EXPERTS SAY PLANTAIN ROOT EXTRACT HAS INSULIN-LIKE EFFECT Oct 24, 2018 12:37:12 GMT 1
Post by Ismail AbdulAzeez on Oct 24, 2018 12:37:12 GMT 1
From its fruits that is eaten, its leaves, trunk and roots, plantain is indeed a multipurpose plant.
In folklore medicine, plantain is recommended for treatment of different ailments, including urinary stone, epilepsy, dysentery and diarrhoea. The root is said to have aphrodisiac property and is used for impotence in men.
In folklore medicine, different varieties of plantain and bananas, including their flowers, green fruits and roots have been used to lower blood sugar. In Nigeria, for example, various parts of plantain are used in the preparation of over-the-counter natural remedy for diabetes.
Looking into the effectiveness of ethanol extracts of plantain trunk in lowering blood pressure, scientists suggested its effect was similar to metformin, the conventional medicines used by diabetic patients in maintaining their blood sugar level.
Diabetes is one of the leading causes of mortality and morbidity in the world. It is a chronic disease with a substantial elevation in the circulating blood sugar.
The major mode of controlling diabetes is usually by diet, exercise and insulin replacement therapy and by the use of herbal agents to lower blood sugar level.
Plants have been used for the major source of treatment of diabetes mellitus from ancient time in the Indian medicine and in the world.
In a 2011 study published in the Journal of Pharmacy Research, the scientists stated that fasting blood glucose level was significantly reduced by the three days of treatment with ethanol trunk extract of plantain in a fashion that is comparable to the standard metformin.

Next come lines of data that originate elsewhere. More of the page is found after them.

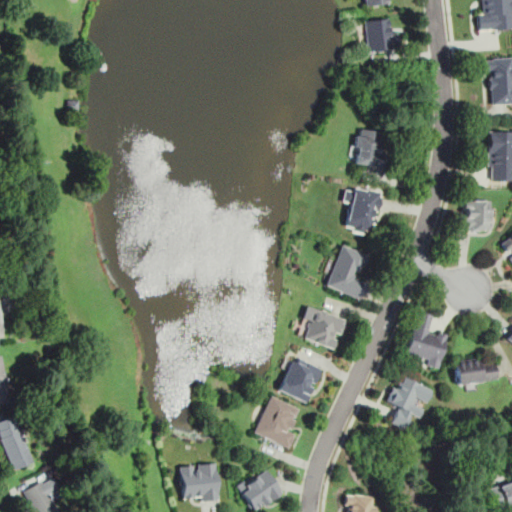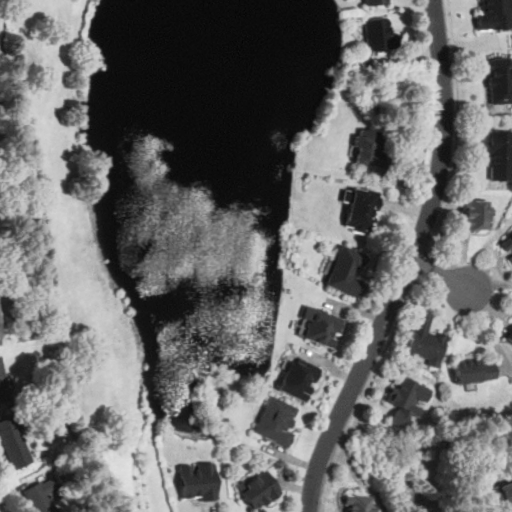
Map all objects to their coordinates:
building: (374, 1)
building: (374, 2)
building: (494, 14)
building: (494, 15)
building: (378, 34)
building: (378, 34)
building: (499, 78)
building: (498, 79)
road: (458, 128)
building: (364, 146)
building: (366, 146)
building: (498, 154)
building: (499, 154)
building: (360, 207)
building: (359, 208)
building: (475, 214)
building: (473, 215)
building: (507, 244)
building: (507, 245)
road: (410, 263)
road: (425, 266)
building: (345, 270)
building: (346, 271)
road: (439, 275)
building: (320, 325)
building: (321, 326)
building: (1, 328)
building: (0, 329)
building: (509, 335)
building: (509, 336)
building: (423, 340)
building: (424, 340)
building: (473, 370)
building: (474, 370)
building: (298, 377)
building: (298, 378)
building: (3, 382)
building: (3, 383)
road: (366, 392)
building: (404, 399)
building: (405, 399)
building: (275, 420)
building: (275, 420)
building: (50, 427)
building: (13, 442)
building: (14, 442)
building: (198, 480)
building: (197, 481)
building: (258, 488)
building: (258, 489)
building: (500, 494)
building: (500, 494)
building: (41, 495)
building: (42, 495)
building: (358, 503)
building: (359, 503)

In another development, researchers said the methanolic extract of green fruits of plantain has the potential of lowering the blood sugar level. The 2003 study was carried out by Ojewole J.A and Adewunmi C.O at the Department of Pharmacology, Faculty of Health Sciences, University of Durban-Westville, Durban, South Africa and published in the journal, Methods Finding Experimental Clinical Pharmacology.

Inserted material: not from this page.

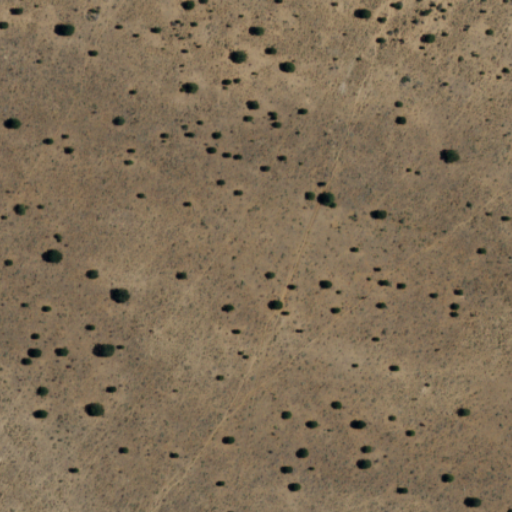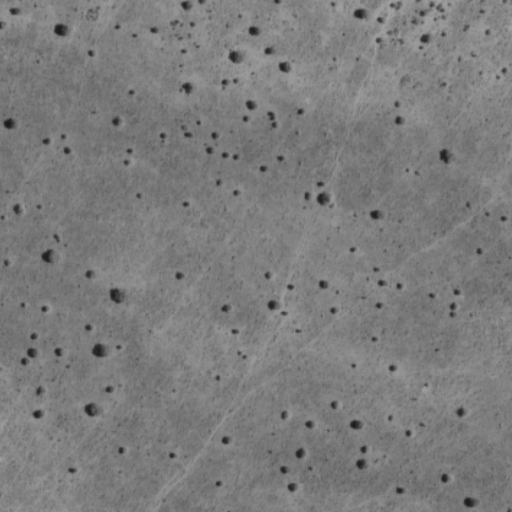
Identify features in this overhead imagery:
road: (295, 257)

The researcher, while lending credence to the suggested folkloric use of the plant in the management and/or control of adult-onset, type-2 diabetic mellitus among the Yoruba-speaking people of South-Western, suggested that the blood-sugar-lowering effect of the methanolic extract of the unripe plantain might be due to the extract at least in part stimulating insulin production and subsequent glucose utilization.
In Ghana, the stem juice of Musa paradisiaca is used in traditional medical practice to arrest bleeding from a wound. Results of experiments conducted to scientifically investigate the possible haemostatic effect of Musa paradisiaca stem juice in guinea pigs using bleeding and clotting times in the journal, Advances in Biological Research, observed that blood clotting and bleeding times were both significantly reduced when the stem juice was applied.
In Ayurveda, a traditional system of medicine Musa paradisiaca is used as an antidote for asthma, burns, excessive menstrual flow, diabetes, worm expeller, hypertension, insomnia and snake bite. Its leaves can be used in the treatment of a cough and bronchitis. Roots are used as worm expeller. Fruits can increase the renal activities, reduce the risk of kidney cancer.
It is also used in diarrhoea, stomach aches, lack of appetite, maintaining bones healthy, gastric ulcer, strengthening the immune system, reducing the risk of hypertension, mental shock and to improve the muscular activity.
In a review of Pharmacognostic studies and Pharmacological actions of Musa Paradisiaca in the 2011 International Journal of Innovative Pharmaceutical Research, orally administered banana pulp powder was shown to protect against ulcer in rats. The study suggests that banana powder treatment not only strengthens the lining of the intestine against ulcers, but also promotes healing.